• [Exercise details]:
Copy the part of the JavaFX image text that starts at "Now, since you're" and ends at "GitHub Issue #441.", changing "classpath" to "class path" throughout.
[[ Document excerpt open ]]
Now, since you're trying to display an image in JavaFX I assume you're using the Image class. There are basically three ways you can tell an Image where the image resource is.

  1. Use Image#<init>(String) where the argument URL has no scheme. In this case the class will treat the URL as a path relative to the root of the classpath and try to access the image accordingly. Basically, the argument is the same argument you'd give to Class#getResource(String), except that the path must be absolute (i.e. not relative to any class). This behavior is documented by the Image class:

    All URLs supported by URL can be passed to the constructor. If the passed string is not a valid URL, but a path instead, the Image is searched on the classpath in that case.

    Note: If you're using modules then resource encapsulation comes into play when using this option. See GitHub Issue #441.

  2. Use the same constructor as used above but pass a valid URL (i.e. it has a scheme). When using a resource, you can simply convert the URL returned by Class#getResource(Sring) into a String using URL#toExternalForm().

    Image image = new Image(getClass().getResource(...).toExternalForm());

    Note: You can also use URL#toString() which returns the same value.
[[ Document excerpt closed ]]
[[ Source data open ]]
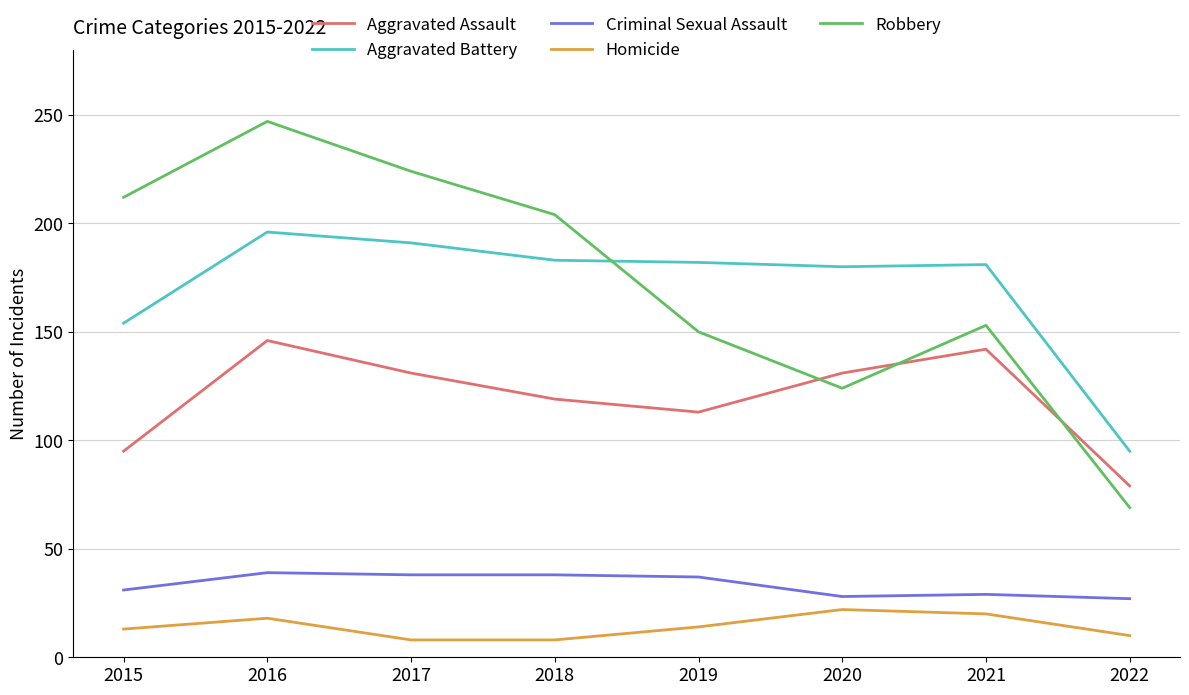

What is the difference between the maximum and minimum values in the Robbery series?

178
[[ Source data closed ]]
• [Response box]:
Now, since you're trying to display an image in JavaFX I assume you're using the Image class. There are basically three ways you can tell an Image where the image resource is.

  1. Use Image#<init>(String) where the argument URL has no scheme. In this case the class will treat the URL as a path relative to the root of the class path and try to access the image accordingly. Basically, the argument is the same argument you'd give to Class#getResource(String), except that the path must be absolute (i.e. not relative to any class). This behavior is documented by the Image class:

    All URLs supported by URL can be passed to the constructor. If the passed string is not a valid URL, but a path instead, the Image is searched on the class path in that case.

    Note: If you're using modules then resource encapsulation comes into play when using this option. See GitHub Issue #441.